• **CONSIGNE**
Rédigez la suite du texte consacré à l'arrêt de la Cour d'appel de Rennes sur le licenciement pour faute grave, en reprenant après sa dernière phrase.

• **TEXTE**
^^^^
Cour d’appel de Rennes, le 11 septembre 2025, n°22/06999

La Cour d’appel de Rennes, 11 septembre 2025 (7e chambre prud’homale, n° RG 22/06999), statue sur la contestation d’un licenciement disciplinaire et l’imputation d’un harcèlement moral, avec demandes indemnitaires corrélatives. En cause, l’évaluation très favorable de fin 2018, des reproches apparus au printemps 2019, plusieurs convocations disciplinaires rapprochées, puis une rupture pour faute grave fondée sur des absences, retards et prétendues fausses déclarations d’heures.

Les faits tiennent à une relation de travail devenue conflictuelle au cours de l’année 2019, après un « point RH » suivi d’un écrit listant des griefs, d’arrêts de travail et de l’ouverture de deux procédures disciplinaires successives, avant la notification d’une rupture pour faute grave. La lettre de licenciement se référait au règlement intérieur, notamment aux stipulations 8.1 et 8.2, rappelant que « tout retard doit être signalé et justifié » et qu’« aucun salarié ne peut s’absenter de son poste […] sans motif valable et après en avoir informé le responsable hiérarchique ».

Par jugement du 6 octobre 2022, le conseil de prud’hommes de Rennes a retenu l’absence de cause réelle et sérieuse et a alloué diverses sommes, dont des dommages-intérêts pour manquement à l’obligation de sécurité. L’appelante sollicitait, devant la Cour d’appel de Rennes, la nullité du licenciement pour harcèlement moral, subsidiairement sa sans‑cause, ainsi que des réparations complémentaires. L’intimée concluait à la validation de la faute grave, au rejet de toute discrimination ou harcèlement, et à la limitation éventuelle de l’indemnisation.
^^^^
• **DONNÉES BRUTES**
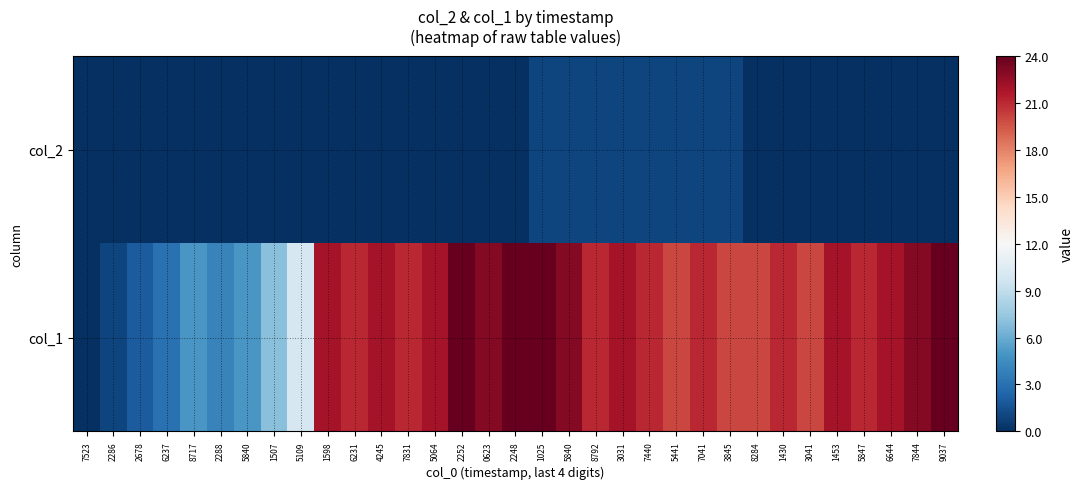

Count the number of data series in this chart.

2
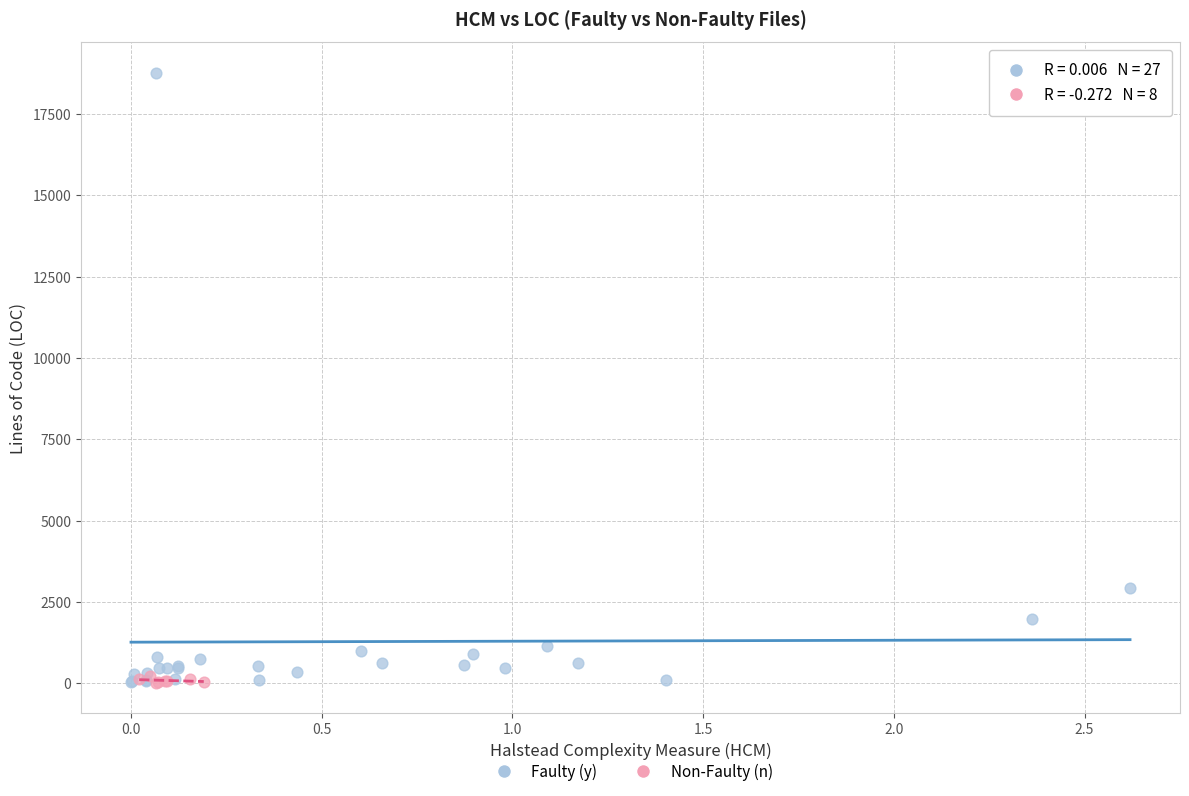

What are all the series names shown in the legend?

Faulty (y), Non-Faulty (n)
^^^^
• **RÉPONSE À L'EXERCICE**
La question posée tenait à la caractérisation du harcèlement moral au regard d’éléments convergents et à ses effets sur la validité de la rupture, l’office probatoire du juge, et l’articulation entre nullité, réparation autonome pour harcèlement, et manquement de l’employeur à son obligation de prévention. La cour rappelle que « Au vu de ces éléments, il incombe à la partie défenderesse de prouver que ces agissements ne sont pas constitutifs d’un tel harcèlement », puis retient la nullité du licenciement, une indemnité au plan de l’article L. 1235‑3‑1, ainsi que des dommages-intérêts distincts pour harcèlement et pour manquement à l’obligation de sécurité, avec remboursement à l’organisme d’assurance chômage.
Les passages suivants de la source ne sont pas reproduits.